Increasing use of computational methods in health care provides opportunities to address previously unsolvable problems. Machine learning techniques applied to routinely collected data can enhance clinical tools and improve patient outcomes, but their effective deployment comes with significant challenges. While some tasks can be addressed by training machine learning models directly on the collected data, more complex problems require additional input in the form of data annotations. Data annotation is a complex and time-consuming problem that requires domain expertise and frequently, technical proficiency. With clinicians' time being an extremely limited resource, existing tools fail to provide an effective workflow for deployment in health care.
This paper investigates the approach of intensive care unit staff to the task of data annotation. Specifically, it aims to (1) understand how clinicians approach data annotation and (2) capture the requirements for a digital annotation tool for the health care setting.
We conducted an experimental activity involving annotation of the printed excerpts of real time-series admission data with 7 intensive care unit clinicians. Each participant annotated an identical set of admissions with the periods of weaning from mechanical ventilation during a single 45-minute workshop. Participants were observed during task completion and their actions were analyzed within Norman's Interaction Cycle model to identify the software requirements.
Clinicians followed a cyclic process of investigation, annotation, data reevaluation, and label refinement. Variety of techniques were used to investigate data and create annotations. We identified 11 requirements for the digital tool across 4 domains: annotation of individual admissions (n=5), semiautomated annotation (n=3), operational constraints (n=2), and use of labels in machine learning (n=1).
Effective data annotation in a clinical setting relies on flexibility in analysis and label creation and workflow continuity across multiple admissions. There is a need to ensure a seamless transition between data investigation, annotation, and refinement of the labels.
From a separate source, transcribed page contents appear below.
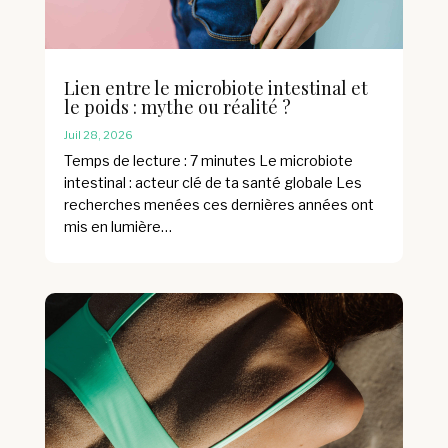
Lien entre le microbiote intestinal et
le poids : mythe ou réalité ?
Juil 28, 2026
Temps de lecture : 7 minutes Le microbiote
intestinal : acteur clé de ta santé globale Les
recherches menées ces dernières années ont
mis en lumière…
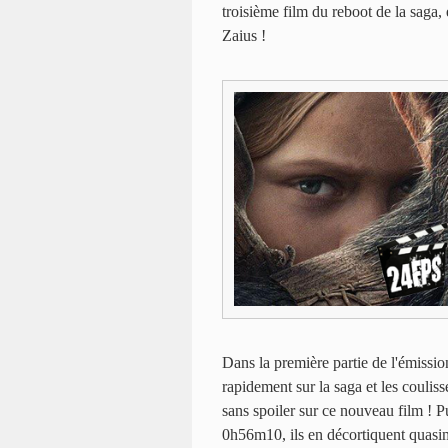
troisième film du reboot de la saga, 
Zaius !
Dans la première partie de l'émissio
rapidement sur la saga et les coulis
sans spoiler sur ce nouveau film ! Pu
0h56m10, ils en décortiquent quasime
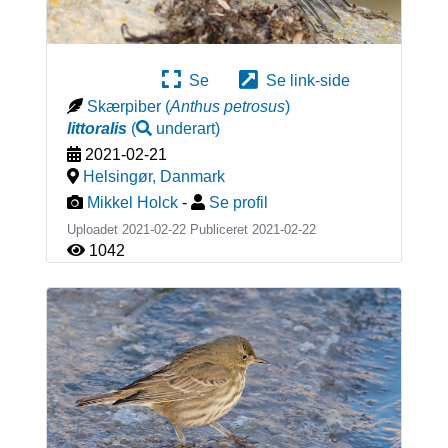
Se
Se link-side
Skærpiber
(
Anthus petrosus
)
littoralis
(
underart
)
2021-02-21
Helsingør
,
Danmark
Mikkel Holck
-
Se profil
Uploadet 2021-02-22 Publiceret
2021-02-22
1042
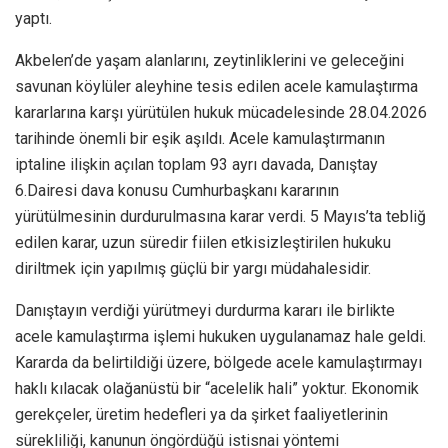
yaptı.
Akbelen’de yaşam alanlarını, zeytinliklerini ve geleceğini
savunan köylüler aleyhine tesis edilen acele kamulaştırma
kararlarına karşı yürütülen hukuk mücadelesinde 28.04.2026
tarihinde önemli bir eşik aşıldı. Acele kamulaştırmanın
iptaline ilişkin açılan toplam 93 ayrı davada, Danıştay
6.Dairesi dava konusu Cumhurbaşkanı kararının
yürütülmesinin durdurulmasına karar verdi. 5 Mayıs’ta tebliğ
edilen karar, uzun süredir fiilen etkisizleştirilen hukuku
diriltmek için yapılmış güçlü bir yargı müdahalesidir.
Danıştayın verdiği yürütmeyi durdurma kararı ile birlikte
acele kamulaştırma işlemi hukuken uygulanamaz hale geldi.
Kararda da belirtildiği üzere, bölgede acele kamulaştırmayı
haklı kılacak olağanüstü bir “acelelik hali” yoktur. Ekonomik
gerekçeler, üretim hedefleri ya da şirket faaliyetlerinin
sürekliliği, kanunun öngördüğü istisnai yöntemi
越来越多的计算方法应用于医疗保健领域,为解决以前无法解决的问题提供了机会。应用于常规收集数据的机器学习技术可以增强临床工具并改善患者结局,但其有效部署面临重大挑战。虽然一些任务可以通过直接对收集到的数据训练机器学习模型来解决,但更复杂的问题需要以数据注释的形式提供额外输入。数据注释是一个复杂且耗时的问题,需要领域专业知识,而且通常还需要技术熟练程度。由于临床医生的时间是极其有限的资源,现有工具未能提供在医疗保健中有效部署的工作流程。
本文研究重症监护病房工作人员处理数据注释任务的方法。具体而言,其旨在(1)了解临床医生如何进行数据注释,以及(2)获取针对医疗保健环境的数字注释工具的要求。
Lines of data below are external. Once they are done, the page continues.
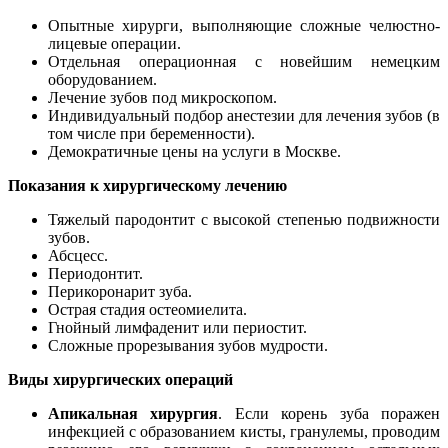
Опытные хирурги, выполняющие сложные челюстно-
лицевые операции.
Отдельная операционная с новейшим немецким
оборудованием.
Лечение зубов под микроскопом.
Индивидуальный подбор анестезии для лечения зубов (в
том числе при беременности).
Демократичные цены на услуги в Москве.
Показания к хирургическому лечению
Тяжелый пародонтит с высокой степенью подвижности
зубов.
Абсцесс.
Периодонтит.
Перикоронарит зуба.
Острая стадия остеомиелита.
Гнойный лимфаденит или периостит.
Сложные прорезывания зубов мудрости.
Виды хирургических операций
Апикальная хирургия
. Если корень зуба поражен
инфекцией с образованием кисты, гранулемы, проводим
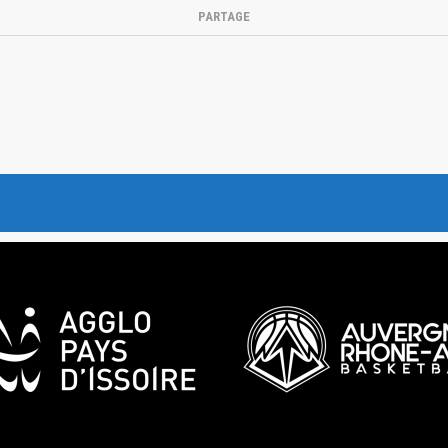
PARTAGE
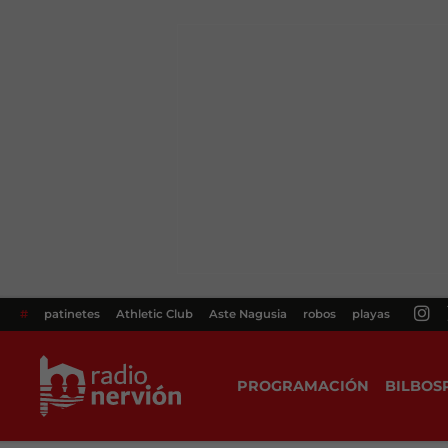
#
patinetes
Athletic Club
Aste Nagusia
robos
playas
PROGRAMACIÓN
BILBOS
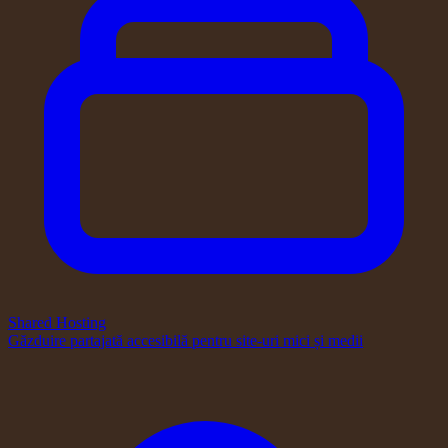
Shared Hosting
Găzduire partajată accesibilă pentru site-uri mici și medii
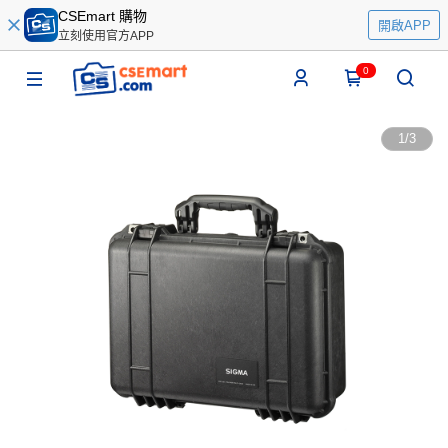
CSEmart 購物
開啟APP
立刻使用官方APP
0
1
/
3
我们开展了一项实验活动,让7名重症监护病房临床医生对实时序列入院数据的打印摘录进行注释。在一个45分钟的研讨会上,每位参与者对一组相同的入院数据进行注释,标注出机械通气撤机阶段。在任务完成过程中观察参与者,并在诺曼交互循环模型内分析他们的行为,以确定软件需求。
临床医生遵循了一个循环过程,包括调查、注释、数据重新评估和标签细化。使用了多种技术来调查数据并创建注释。我们确定了数字工具在4个领域的11项要求:单个入院数据的注释(n = 5)、半自动注释(n = 3)、操作限制(n = 2)以及机器学习中标签的使用(n = 1)。
临床环境中的有效数据注释依赖于分析和标签创建的灵活性以及多个入院数据间工作流程的连续性。需要确保在数据调查、注释和标签细化之间实现无缝过渡。